[Start Data records]

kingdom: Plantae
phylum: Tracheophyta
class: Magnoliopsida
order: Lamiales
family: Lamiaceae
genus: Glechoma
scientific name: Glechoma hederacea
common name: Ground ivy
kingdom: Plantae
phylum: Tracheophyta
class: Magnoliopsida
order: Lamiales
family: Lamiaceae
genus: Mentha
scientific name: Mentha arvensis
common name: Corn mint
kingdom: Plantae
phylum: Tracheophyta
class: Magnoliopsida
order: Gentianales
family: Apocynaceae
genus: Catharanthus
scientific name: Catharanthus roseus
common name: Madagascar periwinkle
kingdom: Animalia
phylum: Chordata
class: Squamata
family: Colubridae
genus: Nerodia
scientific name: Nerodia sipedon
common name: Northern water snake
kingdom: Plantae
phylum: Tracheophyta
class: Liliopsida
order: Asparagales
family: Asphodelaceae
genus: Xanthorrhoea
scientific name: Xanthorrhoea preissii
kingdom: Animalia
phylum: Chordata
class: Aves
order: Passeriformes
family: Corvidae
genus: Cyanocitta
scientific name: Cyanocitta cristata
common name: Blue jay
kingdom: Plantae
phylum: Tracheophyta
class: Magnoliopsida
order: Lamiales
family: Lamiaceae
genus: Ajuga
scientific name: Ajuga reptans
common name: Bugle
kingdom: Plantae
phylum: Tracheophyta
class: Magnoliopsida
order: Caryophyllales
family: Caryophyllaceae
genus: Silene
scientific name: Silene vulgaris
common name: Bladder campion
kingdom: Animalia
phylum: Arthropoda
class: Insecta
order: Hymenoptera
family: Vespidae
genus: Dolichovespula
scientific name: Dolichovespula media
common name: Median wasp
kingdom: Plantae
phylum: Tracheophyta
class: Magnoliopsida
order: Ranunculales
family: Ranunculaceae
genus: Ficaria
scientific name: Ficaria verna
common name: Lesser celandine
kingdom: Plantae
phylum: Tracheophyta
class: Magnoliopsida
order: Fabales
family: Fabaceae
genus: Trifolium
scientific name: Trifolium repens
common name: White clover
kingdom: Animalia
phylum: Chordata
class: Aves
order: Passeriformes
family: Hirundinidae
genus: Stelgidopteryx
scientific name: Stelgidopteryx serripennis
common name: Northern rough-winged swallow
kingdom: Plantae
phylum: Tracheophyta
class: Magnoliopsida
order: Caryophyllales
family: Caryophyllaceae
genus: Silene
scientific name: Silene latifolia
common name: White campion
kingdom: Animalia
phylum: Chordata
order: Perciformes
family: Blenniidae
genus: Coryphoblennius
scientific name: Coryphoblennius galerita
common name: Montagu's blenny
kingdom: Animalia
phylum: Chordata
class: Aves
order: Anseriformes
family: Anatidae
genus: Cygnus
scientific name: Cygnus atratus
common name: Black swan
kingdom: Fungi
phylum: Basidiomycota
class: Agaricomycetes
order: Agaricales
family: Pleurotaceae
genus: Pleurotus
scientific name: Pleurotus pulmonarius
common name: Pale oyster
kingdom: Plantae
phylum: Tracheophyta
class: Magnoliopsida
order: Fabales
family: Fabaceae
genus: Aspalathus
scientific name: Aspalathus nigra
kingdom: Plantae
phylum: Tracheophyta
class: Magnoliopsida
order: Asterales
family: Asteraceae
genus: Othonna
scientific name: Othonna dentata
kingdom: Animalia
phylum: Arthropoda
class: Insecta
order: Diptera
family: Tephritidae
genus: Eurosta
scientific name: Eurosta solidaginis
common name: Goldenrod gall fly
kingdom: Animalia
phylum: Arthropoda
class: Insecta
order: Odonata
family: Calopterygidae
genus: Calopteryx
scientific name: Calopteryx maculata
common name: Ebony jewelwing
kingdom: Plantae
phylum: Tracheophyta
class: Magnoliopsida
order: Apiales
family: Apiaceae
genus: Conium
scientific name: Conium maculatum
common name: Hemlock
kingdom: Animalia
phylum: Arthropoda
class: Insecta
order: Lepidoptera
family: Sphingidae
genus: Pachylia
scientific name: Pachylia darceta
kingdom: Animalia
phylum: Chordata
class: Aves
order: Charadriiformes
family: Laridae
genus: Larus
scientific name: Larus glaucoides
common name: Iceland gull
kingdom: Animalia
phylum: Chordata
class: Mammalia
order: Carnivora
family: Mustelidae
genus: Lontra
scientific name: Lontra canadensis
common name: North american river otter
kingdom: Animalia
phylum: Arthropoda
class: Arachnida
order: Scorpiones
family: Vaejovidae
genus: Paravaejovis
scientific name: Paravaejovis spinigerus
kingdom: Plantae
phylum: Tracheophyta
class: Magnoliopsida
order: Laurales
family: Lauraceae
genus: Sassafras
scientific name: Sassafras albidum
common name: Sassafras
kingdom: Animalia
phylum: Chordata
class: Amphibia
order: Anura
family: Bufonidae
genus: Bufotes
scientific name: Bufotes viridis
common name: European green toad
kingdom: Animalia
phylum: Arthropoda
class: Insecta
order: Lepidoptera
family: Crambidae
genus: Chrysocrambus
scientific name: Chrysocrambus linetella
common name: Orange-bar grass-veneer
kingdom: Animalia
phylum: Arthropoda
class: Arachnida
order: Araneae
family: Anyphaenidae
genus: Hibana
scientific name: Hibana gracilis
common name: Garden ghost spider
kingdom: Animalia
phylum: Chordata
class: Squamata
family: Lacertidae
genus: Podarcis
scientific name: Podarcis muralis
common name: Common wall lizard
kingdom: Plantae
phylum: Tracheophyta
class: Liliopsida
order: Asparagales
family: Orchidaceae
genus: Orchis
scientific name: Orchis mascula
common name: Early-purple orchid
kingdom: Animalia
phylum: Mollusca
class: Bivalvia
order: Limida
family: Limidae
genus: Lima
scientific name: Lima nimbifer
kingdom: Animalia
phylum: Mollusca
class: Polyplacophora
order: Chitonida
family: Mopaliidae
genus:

[End Data records]

- [Task requirements]:
Print all of the data above again, line for line, changing nothing.

- [Response to this task]:
kingdom: Plantae
phylum: Tracheophyta
class: Magnoliopsida
order: Lamiales
family: Lamiaceae
genus: Glechoma
scientific name: Glechoma hederacea
common name: Ground ivy
kingdom: Plantae
phylum: Tracheophyta
class: Magnoliopsida
order: Lamiales
family: Lamiaceae
genus: Mentha
scientific name: Mentha arvensis
common name: Corn mint
kingdom: Plantae
phylum: Tracheophyta
class: Magnoliopsida
order: Gentianales
family: Apocynaceae
genus: Catharanthus
scientific name: Catharanthus roseus
common name: Madagascar periwinkle
kingdom: Animalia
phylum: Chordata
class: Squamata
family: Colubridae
genus: Nerodia
scientific name: Nerodia sipedon
common name: Northern water snake
kingdom: Plantae
phylum: Tracheophyta
class: Liliopsida
order: Asparagales
family: Asphodelaceae
genus: Xanthorrhoea
scientific name: Xanthorrhoea preissii
kingdom: Animalia
phylum: Chordata
class: Aves
order: Passeriformes
family: Corvidae
genus: Cyanocitta
scientific name: Cyanocitta cristata
common name: Blue jay
kingdom: Plantae
phylum: Tracheophyta
class: Magnoliopsida
order: Lamiales
family: Lamiaceae
genus: Ajuga
scientific name: Ajuga reptans
common name: Bugle
kingdom: Plantae
phylum: Tracheophyta
class: Magnoliopsida
order: Caryophyllales
family: Caryophyllaceae
genus: Silene
scientific name: Silene vulgaris
common name: Bladder campion
kingdom: Animalia
phylum: Arthropoda
class: Insecta
order: Hymenoptera
family: Vespidae
genus: Dolichovespula
scientific name: Dolichovespula media
common name: Median wasp
kingdom: Plantae
phylum: Tracheophyta
class: Magnoliopsida
order: Ranunculales
family: Ranunculaceae
genus: Ficaria
scientific name: Ficaria verna
common name: Lesser celandine
kingdom: Plantae
phylum: Tracheophyta
class: Magnoliopsida
order: Fabales
family: Fabaceae
genus: Trifolium
scientific name: Trifolium repens
common name: White clover
kingdom: Animalia
phylum: Chordata
class: Aves
order: Passeriformes
family: Hirundinidae
genus: Stelgidopteryx
scientific name: Stelgidopteryx serripennis
common name: Northern rough-winged swallow
kingdom: Plantae
phylum: Tracheophyta
class: Magnoliopsida
order: Caryophyllales
family: Caryophyllaceae
genus: Silene
scientific name: Silene latifolia
common name: White campion
kingdom: Animalia
phylum: Chordata
order: Perciformes
family: Blenniidae
genus: Coryphoblennius
scientific name: Coryphoblennius galerita
common name: Montagu's blenny
kingdom: Animalia
phylum: Chordata
class: Aves
order: Anseriformes
family: Anatidae
genus: Cygnus
scientific name: Cygnus atratus
common name: Black swan
kingdom: Fungi
phylum: Basidiomycota
class: Agaricomycetes
order: Agaricales
family: Pleurotaceae
genus: Pleurotus
scientific name: Pleurotus pulmonarius
common name: Pale oyster
kingdom: Plantae
phylum: Tracheophyta
class: Magnoliopsida
order: Fabales
family: Fabaceae
genus: Aspalathus
scientific name: Aspalathus nigra
kingdom: Plantae
phylum: Tracheophyta
class: Magnoliopsida
order: Asterales
family: Asteraceae
genus: Othonna
scientific name: Othonna dentata
kingdom: Animalia
phylum: Arthropoda
class: Insecta
order: Diptera
family: Tephritidae
genus: Eurosta
scientific name: Eurosta solidaginis
common name: Goldenrod gall fly
kingdom: Animalia
phylum: Arthropoda
class: Insecta
order: Odonata
family: Calopterygidae
genus: Calopteryx
scientific name: Calopteryx maculata
common name: Ebony jewelwing
kingdom: Plantae
phylum: Tracheophyta
class: Magnoliopsida
order: Apiales
family: Apiaceae
genus: Conium
scientific name: Conium maculatum
common name: Hemlock
kingdom: Animalia
phylum: Arthropoda
class: Insecta
order: Lepidoptera
family: Sphingidae
genus: Pachylia
scientific name: Pachylia darceta
kingdom: Animalia
phylum: Chordata
class: Aves
order: Charadriiformes
family: Laridae
genus: Larus
scientific name: Larus glaucoides
common name: Iceland gull
kingdom: Animalia
phylum: Chordata
class: Mammalia
order: Carnivora
family: Mustelidae
genus: Lontra
scientific name: Lontra canadensis
common name: North american river otter
kingdom: Animalia
phylum: Arthropoda
class: Arachnida
order: Scorpiones
family: Vaejovidae
genus: Paravaejovis
scientific name: Paravaejovis spinigerus
kingdom: Plantae
phylum: Tracheophyta
class: Magnoliopsida
order: Laurales
family: Lauraceae
genus: Sassafras
scientific name: Sassafras albidum
common name: Sassafras
kingdom: Animalia
phylum: Chordata
class: Amphibia
order: Anura
family: Bufonidae
genus: Bufotes
scientific name: Bufotes viridis
common name: European green toad
kingdom: Animalia
phylum: Arthropoda
class: Insecta
order: Lepidoptera
family: Crambidae
genus: Chrysocrambus
scientific name: Chrysocrambus linetella
common name: Orange-bar grass-veneer
kingdom: Animalia
phylum: Arthropoda
class: Arachnida
order: Araneae
family: Anyphaenidae
genus: Hibana
scientific name: Hibana gracilis
common name: Garden ghost spider
kingdom: Animalia
phylum: Chordata
class: Squamata
family: Lacertidae
genus: Podarcis
scientific name: Podarcis muralis
common name: Common wall lizard
kingdom: Plantae
phylum: Tracheophyta
class: Liliopsida
order: Asparagales
family: Orchidaceae
genus: Orchis
scientific name: Orchis mascula
common name: Early-purple orchid
kingdom: Animalia
phylum: Mollusca
class: Bivalvia
order: Limida
family: Limidae
genus: Lima
scientific name: Lima nimbifer
kingdom: Animalia
phylum: Mollusca
class: Polyplacophora
order: Chitonida
family: Mopaliidae
genus:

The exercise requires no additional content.